I hover the mouse over a dot and a pop-up appears nearby, but when move the mouse away from the dot to click the bubble, the bubble closes.
Edit: "Time Left NaNm", guess I should be quick.
A few hundred years ago, it was commonplace for the middle- and upper-classes to own large estates, and these estates were expected to be assets that earn money. You would hire staff, and tenant farmers, or have slaves or whatever cadres of workers to work the land, be shepherds, and basically produce revenue for the lords or owners of the estates. This was not only a UK phenomenon but continued in the USA.

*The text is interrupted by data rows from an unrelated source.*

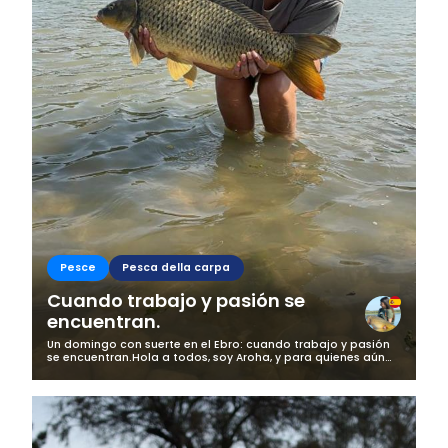
Pesce
Pesca della carpa
Cuando trabajo y pasión se
encuentran.
Un domingo con suerte en el Ebro: cuando trabajo y pasión
se encuentran.Hola a todos, soy Aroha, y para quienes aún
no me conocéis, me dedico a grabar contenido de pesca
para marcas y proyectos...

Unfortunately, in modern times, there are zoning laws, business licensing, insurance, and many things to militate against homeowners using their homes as businesses or assets or generators of revenue. You can't exactly have a public entrance and signage in a HOA neighborhood and your neighbors gonna be pissed if random stranger-customers are pulling up in their cars all day and walking up to your front door to buy merchandise or to use a service that you offer from your private residence.
But nevertheless, this commercialization happens all the time. I didn't realize how crazy widespread it is until I started paying attention in Google Maps. There are dozens of "cottage industries" in every neighborhood. It's probably exactly the reason why "McMansions" and excessively large homes are popular, even as fertility shrinks and people aren't having kids, they still want room at home for their entrepreneurship and home office, doing whatever business they go into for themselves.

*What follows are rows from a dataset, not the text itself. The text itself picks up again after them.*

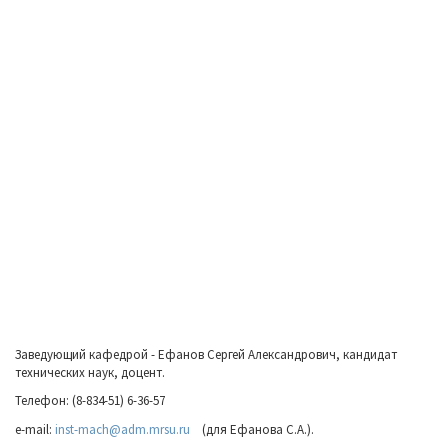
Заведующий кафедрой - Ефанов Сергей Александрович, кандидат
технических наук, доцент.
Телефон: (8-834-51) 6-36-57
e-mail:
inst-mach@adm.mrsu.ru
(для Ефанова С.А.).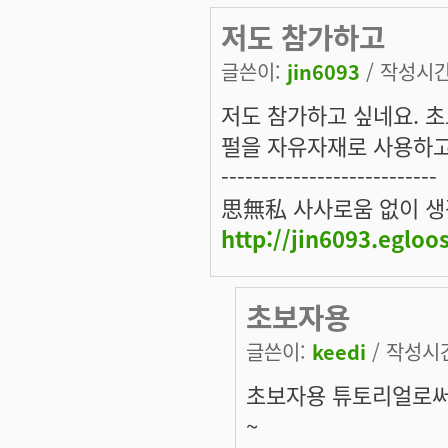
저도 참가하고
글쓴이:
jin6093
/ 작성시간:
저도 참가하고 싶네요. 
펄을 자유자재로 사용하고
---------------------------
思無私 사사로움 없이 생
http://jin6093.egloo
초보자용
글쓴이:
keedi
/ 작성시간:
초보자용 튜토리얼로써
~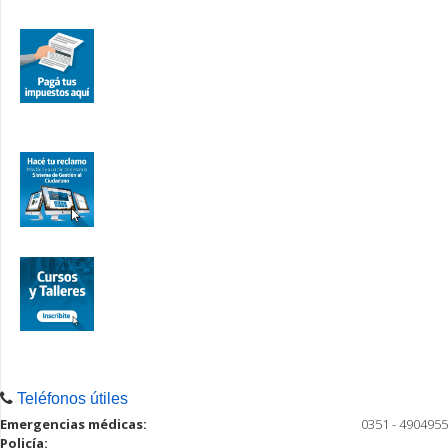
Teléfonos útiles
Emergencias médicas:
0351 - 4904955
Policía:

I have seen little family farms that sell "raw milk" and mutton and fresh eggs, basically on the DL for your Venmo or Cashapp payments. Across the valley there is literally an arms dealer who sells out of his garage, and only a few blocks from a school. There are people fighting their HOA, tooth and nail, because the HOA is enforcing their rules about signage, or giveaways, or something, and these people are even featured on the evening news and portrayed as "innocent HOA victim" when in fact, they're trying to illicitly run a business out of their garage and gin-up foot traffic for that business from passers-by in a SFH residential-zoned neighborhood.
So yeah, a home that your family lives in, that's in a residential-zoned area, of the United States, that's guaranteed to have "negative value" because you'll always be pouring money into its taxes, upkeep, and maintenance. And that's exactly why most homeowners decide to actually start a business and use that property, in a grey area, to earn money rather than throwing it all away.

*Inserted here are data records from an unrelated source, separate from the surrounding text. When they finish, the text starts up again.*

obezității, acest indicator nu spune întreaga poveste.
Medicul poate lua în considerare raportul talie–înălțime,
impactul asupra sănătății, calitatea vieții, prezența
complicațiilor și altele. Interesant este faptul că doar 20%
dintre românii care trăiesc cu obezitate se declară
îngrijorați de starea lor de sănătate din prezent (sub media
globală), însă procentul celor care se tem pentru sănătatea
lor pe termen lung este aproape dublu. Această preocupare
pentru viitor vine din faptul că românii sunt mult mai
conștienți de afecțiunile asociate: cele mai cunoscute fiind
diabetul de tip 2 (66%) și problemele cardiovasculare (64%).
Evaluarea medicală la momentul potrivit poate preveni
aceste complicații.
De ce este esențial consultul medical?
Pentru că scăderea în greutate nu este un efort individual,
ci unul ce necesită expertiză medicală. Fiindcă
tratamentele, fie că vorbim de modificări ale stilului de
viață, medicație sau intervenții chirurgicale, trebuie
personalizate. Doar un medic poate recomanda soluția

So the blog post contradicts the entire premise of the site.
This is just an ad for their valuation service.
>back taxes
>asbestos
>shit hole places
>something wrong with it
>needs work
>jobs
>demand better of yourself
Love the last one. I'm reminded of an article I read yesterday, where the author complains about how all the affordable housing was built in low income areas! "Oh no! They built the affordable housing where the people who need it are at!! NOOO!"